Elsewhere, the St Andrews Links Trust has £80,000 of the overall fund confirmed to support the restoration of West Sands dune, which will be raised from three to 6m above sea level. This will both improve the health and resilience of the system, and create a natural flood defence. 

‘COP26 in Glasgow has driven home the urgency of the situation we are all facing. But there is hope. By restoring nature, protecting and enhancing habitats and safeguarding marine life we can look forward to a nature-positive future,’ said NatureScot Chief Executive Francesca Osowska. ‘Scotland is taking action now to meet the huge challenges and pressures that nature is facing and it is projects like these that will make the difference and set us on the road to recovery. Climate change needs nature-based solutions.’

The Nature Restoration Fund was created by the Scottish Government in 2021, with a total budget of £10m administered by NatureScot. This current round of funding is the first and has provided £2m directly to 16 projects, £1m to 22 schemes through a competitive process, £2m for 16 marine and coastal-specific initiatives, with the remaining £5m awarded to local authorities.

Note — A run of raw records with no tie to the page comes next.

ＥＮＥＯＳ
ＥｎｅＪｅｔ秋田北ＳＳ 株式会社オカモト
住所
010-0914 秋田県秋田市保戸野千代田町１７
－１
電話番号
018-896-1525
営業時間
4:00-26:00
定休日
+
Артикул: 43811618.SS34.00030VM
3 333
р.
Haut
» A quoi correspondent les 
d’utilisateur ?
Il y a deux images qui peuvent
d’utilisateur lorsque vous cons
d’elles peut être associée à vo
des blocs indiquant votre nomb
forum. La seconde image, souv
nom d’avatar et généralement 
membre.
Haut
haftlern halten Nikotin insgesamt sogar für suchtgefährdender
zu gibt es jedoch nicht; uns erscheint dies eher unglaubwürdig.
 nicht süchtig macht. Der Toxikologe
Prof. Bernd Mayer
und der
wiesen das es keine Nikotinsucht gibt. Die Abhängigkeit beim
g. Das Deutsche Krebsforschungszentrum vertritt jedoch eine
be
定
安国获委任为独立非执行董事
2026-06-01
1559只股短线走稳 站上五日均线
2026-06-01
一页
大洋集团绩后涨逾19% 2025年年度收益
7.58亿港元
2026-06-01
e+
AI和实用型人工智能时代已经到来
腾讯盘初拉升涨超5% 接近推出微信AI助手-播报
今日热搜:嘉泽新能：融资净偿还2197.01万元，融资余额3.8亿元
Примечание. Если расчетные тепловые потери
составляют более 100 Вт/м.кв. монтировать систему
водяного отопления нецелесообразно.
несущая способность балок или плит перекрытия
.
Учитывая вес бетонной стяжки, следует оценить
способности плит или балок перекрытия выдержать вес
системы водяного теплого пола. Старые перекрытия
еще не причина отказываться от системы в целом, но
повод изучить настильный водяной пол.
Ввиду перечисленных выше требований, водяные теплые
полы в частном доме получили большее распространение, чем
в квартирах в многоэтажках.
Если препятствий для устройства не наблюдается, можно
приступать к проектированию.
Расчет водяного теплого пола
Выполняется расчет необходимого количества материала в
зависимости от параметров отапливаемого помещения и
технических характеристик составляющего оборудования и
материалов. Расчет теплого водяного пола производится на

Biodiversity loss in the UK is a grave concern, and is central to the recently proposed Climate and Ecology Bill, with the Department for Environment, Food, and Rural Affairs unveiling its own Nature Recovery Green Paper in March. Earlier this month, a citizen-science survey found that flying insect populations had declined by 60% over the last 20 years in Britain, indicative of the problem.